──────── Data for review ────────
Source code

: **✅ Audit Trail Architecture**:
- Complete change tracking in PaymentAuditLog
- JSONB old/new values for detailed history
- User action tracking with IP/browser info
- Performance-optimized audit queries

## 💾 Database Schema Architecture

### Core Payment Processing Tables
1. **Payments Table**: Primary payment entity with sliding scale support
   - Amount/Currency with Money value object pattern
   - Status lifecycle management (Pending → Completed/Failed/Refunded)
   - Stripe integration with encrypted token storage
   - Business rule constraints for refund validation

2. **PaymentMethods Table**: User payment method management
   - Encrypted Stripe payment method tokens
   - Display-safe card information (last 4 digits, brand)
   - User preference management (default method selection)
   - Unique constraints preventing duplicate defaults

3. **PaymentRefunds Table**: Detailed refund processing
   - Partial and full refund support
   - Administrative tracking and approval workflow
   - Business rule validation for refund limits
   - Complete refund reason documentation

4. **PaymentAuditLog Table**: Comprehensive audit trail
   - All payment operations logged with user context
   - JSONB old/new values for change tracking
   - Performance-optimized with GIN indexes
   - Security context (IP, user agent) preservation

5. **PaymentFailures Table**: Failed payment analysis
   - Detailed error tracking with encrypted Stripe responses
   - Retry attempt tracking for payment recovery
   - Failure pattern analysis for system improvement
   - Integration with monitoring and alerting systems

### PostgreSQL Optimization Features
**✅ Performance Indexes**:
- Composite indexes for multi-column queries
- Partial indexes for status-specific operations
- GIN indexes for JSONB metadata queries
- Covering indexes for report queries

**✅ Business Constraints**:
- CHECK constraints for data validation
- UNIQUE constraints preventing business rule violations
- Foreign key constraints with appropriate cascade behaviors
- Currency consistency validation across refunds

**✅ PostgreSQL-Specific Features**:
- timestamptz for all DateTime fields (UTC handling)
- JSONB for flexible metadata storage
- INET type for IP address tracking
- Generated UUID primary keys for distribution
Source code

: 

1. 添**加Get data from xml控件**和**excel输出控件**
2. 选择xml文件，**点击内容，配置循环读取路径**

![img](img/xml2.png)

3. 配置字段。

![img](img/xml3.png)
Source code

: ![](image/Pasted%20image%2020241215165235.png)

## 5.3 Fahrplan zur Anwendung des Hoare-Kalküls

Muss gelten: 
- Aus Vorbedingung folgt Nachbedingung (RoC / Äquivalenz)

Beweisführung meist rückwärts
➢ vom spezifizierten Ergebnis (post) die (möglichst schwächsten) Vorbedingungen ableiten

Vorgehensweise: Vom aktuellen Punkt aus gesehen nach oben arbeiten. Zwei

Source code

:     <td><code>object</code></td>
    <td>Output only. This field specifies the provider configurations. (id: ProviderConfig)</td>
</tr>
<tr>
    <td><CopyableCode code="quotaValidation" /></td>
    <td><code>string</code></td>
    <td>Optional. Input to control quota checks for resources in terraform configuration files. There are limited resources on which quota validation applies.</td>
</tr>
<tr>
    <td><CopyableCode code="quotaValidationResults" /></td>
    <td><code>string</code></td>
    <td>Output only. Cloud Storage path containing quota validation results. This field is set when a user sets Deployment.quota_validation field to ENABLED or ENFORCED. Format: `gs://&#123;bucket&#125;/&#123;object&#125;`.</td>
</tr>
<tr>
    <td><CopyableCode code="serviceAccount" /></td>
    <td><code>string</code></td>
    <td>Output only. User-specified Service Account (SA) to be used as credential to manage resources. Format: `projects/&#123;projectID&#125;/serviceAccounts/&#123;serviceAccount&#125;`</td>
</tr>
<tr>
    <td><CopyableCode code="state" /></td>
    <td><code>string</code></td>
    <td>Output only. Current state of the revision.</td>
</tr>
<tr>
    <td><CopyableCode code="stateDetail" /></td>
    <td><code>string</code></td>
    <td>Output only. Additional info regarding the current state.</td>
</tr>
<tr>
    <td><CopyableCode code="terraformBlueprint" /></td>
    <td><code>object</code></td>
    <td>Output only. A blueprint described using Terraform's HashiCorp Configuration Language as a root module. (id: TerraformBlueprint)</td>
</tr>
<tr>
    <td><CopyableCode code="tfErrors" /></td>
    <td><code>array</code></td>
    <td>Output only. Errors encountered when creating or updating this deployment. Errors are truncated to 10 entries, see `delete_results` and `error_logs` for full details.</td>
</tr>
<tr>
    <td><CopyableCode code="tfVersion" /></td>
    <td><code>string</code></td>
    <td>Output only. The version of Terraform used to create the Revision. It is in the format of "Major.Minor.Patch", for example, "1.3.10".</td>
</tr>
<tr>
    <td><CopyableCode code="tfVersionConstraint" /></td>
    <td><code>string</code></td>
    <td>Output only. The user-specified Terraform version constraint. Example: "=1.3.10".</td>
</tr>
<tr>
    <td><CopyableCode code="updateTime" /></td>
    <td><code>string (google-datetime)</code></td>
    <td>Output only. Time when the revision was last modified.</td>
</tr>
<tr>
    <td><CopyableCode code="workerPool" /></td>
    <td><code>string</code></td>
────────
Render the lines of the entries as a Markdown table with columns headed n and Line, skipping blank lines. Begin at the line containing "3. **PaymentRefunds Table**: Detailed" and stop after the line containing "- Security context".

| n | Line |
|---|---|
| 1 | 3. **PaymentRefunds Table**: Detailed refund processing |
| 2 |    - Partial and full refund support |
| 3 |    - Administrative tracking and approval workflow |
| 4 |    - Business rule validation for refund limits |
| 5 |    - Complete refund reason documentation |
| 6 | 4. **PaymentAuditLog Table**: Comprehensive audit trail |
| 7 |    - All payment operations logged with user context |
| 8 |    - JSONB old/new values for change tracking |
| 9 |    - Performance-optimized with GIN indexes |
| 10 |    - Security context (IP, user agent) preservation |